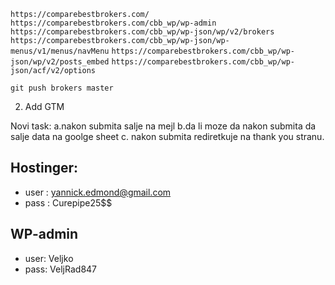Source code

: `https://comparebestbrokers.com/`
`https://comparebestbrokers.com/cbb_wp/wp-admin`
`https://comparebestbrokers.com/cbb_wp/wp-json/wp/v2/brokers`
`https://comparebestbrokers.com/cbb_wp/wp-json/wp-menus/v1/menus/navMenu`
`https://comparebestbrokers.com/cbb_wp/wp-json/wp/v2/posts_embed`
`https://comparebestbrokers.com/cbb_wp/wp-json/acf/v2/options`

`git push brokers master`








2. Add GTM



Novi task:
a.nakon submita salje na mejl
b.da li moze da nakon submita da salje data na goolge sheet
c. nakon submita rediretkuje na thank you stranu.


## Hostinger:

- user : yannick.edmond@gmail.com
- pass : Curepipe25$$

## WP-admin

- user: Veljko
- pass: VeljRad847
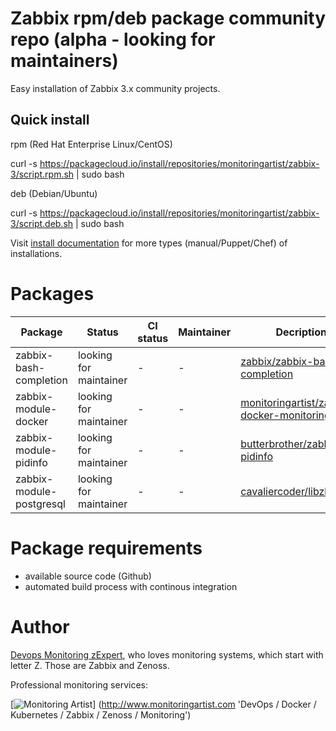 # Zabbix rpm/deb package community repo (alpha - looking for maintainers)

Easy installation of Zabbix 3.x community projects.

## Quick install

rpm (Red Hat Enterprise Linux/CentOS)

curl -s https://packagecloud.io/install/repositories/monitoringartist/zabbix-3/script.rpm.sh | sudo bash

deb (Debian/Ubuntu)

curl -s https://packagecloud.io/install/repositories/monitoringartist/zabbix-3/script.deb.sh | sudo bash

Visit [install documentation](https://packagecloud.io/monitoringartist/zabbix-3/install) for more types (manual/Puppet/Chef) of installations.

# Packages

| Package | Status | CI status | Maintainer | Decription | URL |
| ------- | ------ | --------- | ---------- | ---------- | --- |
| zabbix-bash-completion | looking for maintainer | - | - | [zabbix/zabbix-bash-completion](https://github.com/zabbix/zabbix-bash-completion) |
| zabbix-module-docker | looking for maintainer | - | - | [monitoringartist/zabbix-docker-monitoring](https://github.com/monitoringartist/zabbix-docker-monitoring) |
| zabbix-module-pidinfo | looking for maintainer | - | - | [butterbrother/zabbix-pidinfo](https://github.com/butterbrother/zabbix-pidinfo) |
| zabbix-module-postgresql | looking for maintainer | - | - | [cavaliercoder/libzbxpgsql](https://github.com/cavaliercoder/libzbxpgsql) |

# Package requirements

* available source code (Github)
* automated build process with continous integration

# Author

[Devops Monitoring zExpert](http://www.jangaraj.com 'DevOps / Docker / Kubernetes / Zabbix / Zenoss / Monitoring'), 
who loves monitoring systems, which start with letter Z. 
Those are Zabbix and Zenoss.

Professional monitoring services:

[![Monitoring Artist](http://monitoringartist.com/img/github-monitoring-artist-logo.jpg)]
(http://www.monitoringartist.com 'DevOps / Docker / Kubernetes / Zabbix / Zenoss / Monitoring')

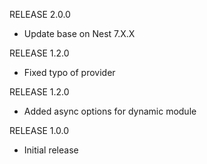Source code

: RELEASE 2.0.0
* Update base on Nest 7.X.X

RELEASE 1.2.0
* Fixed typo of provider

RELEASE 1.2.0
* Added async options for dynamic module

RELEASE 1.0.0
* Initial release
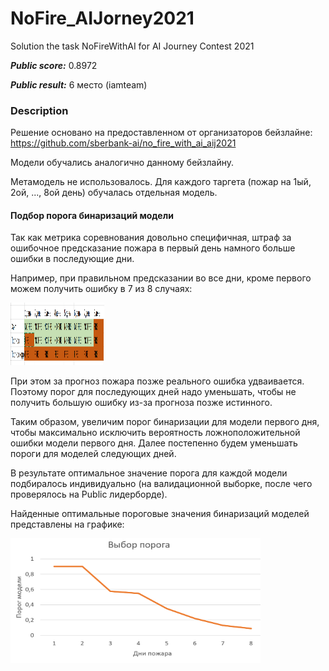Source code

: # NoFire_AIJorney2021
Solution the task NoFireWithAI for AI Journey Contest 2021

***Public score:*** 0.8972

***Public result:*** 6 место (iamteam)

### Description

Решение основано на предоставленном от организаторов бейзлайне: https://github.com/sberbank-ai/no_fire_with_ai_aij2021

Модели обучались аналогично данному бейзлайну.

Метамодель не использовалось. Для каждого таргета (пожар на 1ый, 2ой, ..., 8ой день) обучалась отдельная модель.

#### Подбор порога бинаризаций модели

Так как метрика соревнования довольно специфичная, штраф за ошибочное предсказание пожара в первый день намного больше ошибки в последующие дни.

Например, при правильном предсказании во все дни, кроме первого можем получить ошибку в 7 из 8 случаях:
<!-- ![Пример плохого прогноза](graphics/prognoz_corr.png) -->
<img src = "graphics/prognoz_corr.png" width="150" height="100">

При этом за прогноз пожара позже реального ошибка удваивается. Поэтому порог для последующих дней надо уменьшать, чтобы не получить большую ошибку из-за прогноза позже истинного.

Таким образом, увеличим порог бинаризации для модели первого дня, чтобы максимально исключить вероятность ложноположительной ошибки модели первого дня. Далее постепенно будем уменьшать пороги для моделей следующих дней.

В результате оптимальное значение порога для каждой модели подбиралось индивидуально (на валидационной выборке, после чего проверялось на Public лидерборде).

Найденные оптимальные пороговые значения бинаризаций моделей представлены на графике:

<!-- ![Изменение порога бинаризации моделей](graphics/threshold_change.png) -->
<img src="graphics/threshold_change.png" width="400" height="200">
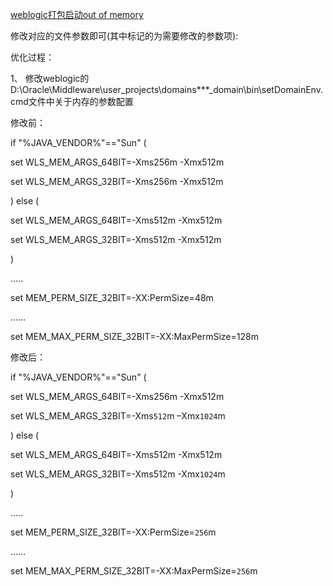 [weblogic打包启动out of memory](https://blog.csdn.net/qq_18756241/article/details/54409827)

修改对应的文件参数即可(其中标记的为需要修改的参数项):

优化过程：


1、 修改weblogic的D:\Oracle\Middleware\user_projects\domains\***_domain\bin\setDomainEnv.cmd文件中关于内存的参数配置

修改前：

if "%JAVA_VENDOR%"=="Sun" (

set WLS_MEM_ARGS_64BIT=-Xms256m -Xmx512m

set WLS_MEM_ARGS_32BIT=-Xms256m -Xmx512m

) else (

set WLS_MEM_ARGS_64BIT=-Xms512m -Xmx512m

set WLS_MEM_ARGS_32BIT=-Xms512m -Xmx512m

)

…..

 

set MEM_PERM_SIZE_32BIT=-XX:PermSize=48m

……

 

set MEM_MAX_PERM_SIZE_32BIT=-XX:MaxPermSize=128m

修改后：

if "%JAVA_VENDOR%"=="Sun" (

set WLS_MEM_ARGS_64BIT=-Xms256m -Xmx512m

set WLS_MEM_ARGS_32BIT=-Xms`512`m –Xmx`1024`m

) else (

set WLS_MEM_ARGS_64BIT=-Xms512m -Xmx512m

set WLS_MEM_ARGS_32BIT=-Xms512m -Xmx`1024`m

)

…..

 

set MEM_PERM_SIZE_32BIT=-XX:PermSize=`256`m

……

 

set MEM_MAX_PERM_SIZE_32BIT=-XX:MaxPermSize=`256`m
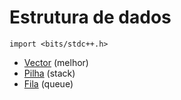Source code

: # Estrutura de dados
`import <bits/stdc++.h>`

- [Vector](dados/VECTOR.md) (melhor)
- [Pilha](dados/PILHA.md) (stack)
- [Fila](dados/FILA.md) (queue)


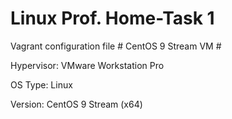 # Linux Prof. Home-Task 1

Vagrant configuration file # CentOS 9 Stream VM #

Hypervisor: VMware Workstation Pro

OS Type: Linux 

Version: CentOS 9 Stream (x64)
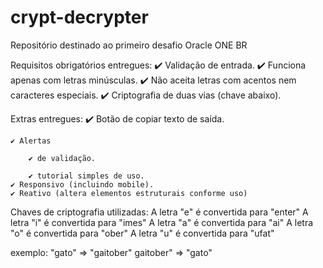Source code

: # crypt-decrypter
Repositório destinado ao primeiro desafio Oracle ONE BR

Requisitos obrigatórios entregues:
    ✔️ Validação de entrada.
        ✔️ Funciona apenas com letras minúsculas.
        ✔️ Não aceita letras com acentos nem caracteres especiais.
    ✔️ Criptografia de duas vias (chave abaixo).

Extras entregues:
    ✔️ Botão de copiar texto de saída.

    ✔️ Alertas

        ✔️ de validação.
        
        ✔️ tutorial simples de uso.
    ✔️ Responsivo (incluindo mobile).
    ✔️ Reativo (altera elementos estruturais conforme uso)



Chaves de criptografia utilizadas:
    A letra "e" é convertida para "enter"
    A letra "i" é convertida para "imes"
    A letra "a" é convertida para "ai"
    A letra "o" é convertida para "ober"
    A letra "u" é convertida para "ufat"

exemplo:
"gato" => "gaitober"
gaitober" => "gato"


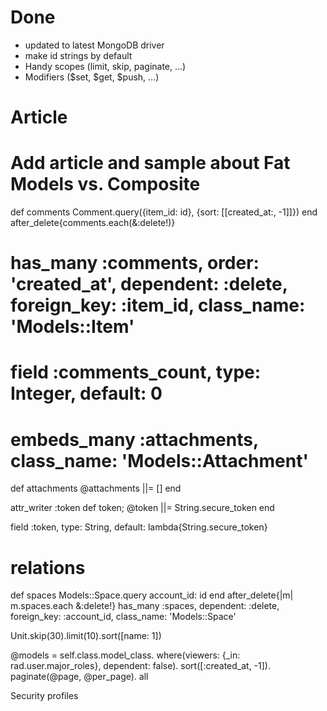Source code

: 
# Done

- updated to latest MongoDB driver
- make id strings by default
- Handy scopes (limit, skip, paginate, ...)
- Modifiers ($set, $get, $push, ...)

# Article
  # Add article and sample about Fat Models vs. Composite


  def comments
    Comment.query({item_id: id}, {sort: [[created_at:, -1]]})
  end
  after_delete{comments.each(&:delete!)}

  # has_many :comments, order: 'created_at', dependent: :delete, foreign_key: :item_id, class_name: 'Models::Item'
  # field :comments_count, type: Integer, default: 0


  # embeds_many :attachments, class_name: 'Models::Attachment'

  def attachments
    @attachments ||= []
  end


  attr_writer :token
  def token; @token ||= String.secure_token end

  field :token,      type: String, default: lambda{String.secure_token}


  # relations
  def spaces
    Models::Space.query account_id: id
  end
  after_delete{|m| m.spaces.each &:delete!}
  has_many :spaces, dependent: :delete, foreign_key: :account_id, class_name: 'Models::Space'



  Unit.skip(30).limit(10).sort([name: 1])



  @models = self.class.model_class.
    where(viewers: {_in: rad.user.major_roles}, dependent: false).
    sort([:created_at, -1]).
    paginate(@page, @per_page).
    all

  Security profiles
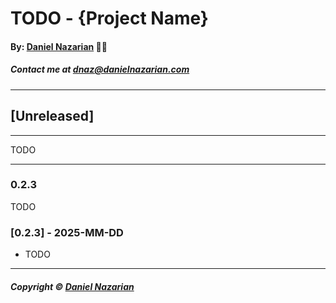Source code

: # TODO - {Project Name}
#### By: [Daniel Nazarian](https://www.danielnazarian.com) 🐧👹
##### Contact me at <dnaz@danielnazarian.com>

-------------------------------------------------------
## [Unreleased]
-----
TODO




-----
### 0.2.3

TODO


### [0.2.3] - 2025-MM-DD
- TODO

-------------------------------------------------------

##### Copyright © [Daniel Nazarian](https://danielnazarian.com)

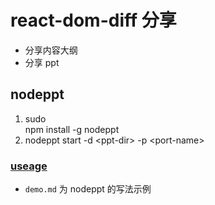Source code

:# react-dom-diff 分享

- 分享内容大纲
- 分享 ppt

## nodeppt

1. sudo 	
npm install -g nodeppt
2. nodeppt start -d \<ppt-dir\> -p \<port-name\>

### [useage](https://github.com/ksky521/nodePPT?spm=a2c4e.11153940.blogcont25742.3.768562c3yOgGQY)

- `demo.md` 为 nodeppt 的写法示例
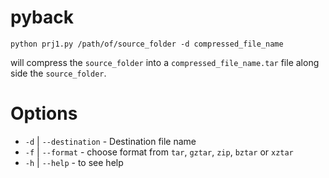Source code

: # pyback

`python prj1.py /path/of/source_folder -d compressed_file_name`

will compress the `source_folder` into a `compressed_file_name.tar` file along side the `source_folder`.


# Options

- `-d` | `--destination` - Destination file name
- `-f` | `--format` - choose format from `tar`, `gztar`, `zip`, `bztar` or `xztar`
- `-h` | `--help` - to see help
___
Exercise
Begin with the line that contains "### [0.2.3] - 2025-MM-DD" and repeat every line through the end of the data, exactly and only those lines, leaving out the pictures.

Task solution
### [0.2.3] - 2025-MM-DD
- TODO

-------------------------------------------------------

##### Copyright © [Daniel Nazarian](https://danielnazarian.com)

Source code

:# react-dom-diff 分享

- 分享内容大纲
- 分享 ppt

## nodeppt

1. sudo 	
npm install -g nodeppt
2. nodeppt start -d \<ppt-dir\> -p \<port-name\>

### [useage](https://github.com/ksky521/nodePPT?spm=a2c4e.11153940.blogcont25742.3.768562c3yOgGQY)

- `demo.md` 为 nodeppt 的写法示例
Source code

: # pyback

`python prj1.py /path/of/source_folder -d compressed_file_name`

will compress the `source_folder` into a `compressed_file_name.tar` file along side the `source_folder`.


# Options

- `-d` | `--destination` - Destination file name
- `-f` | `--format` - choose format from `tar`, `gztar`, `zip`, `bztar` or `xztar`
- `-h` | `--help` - to see help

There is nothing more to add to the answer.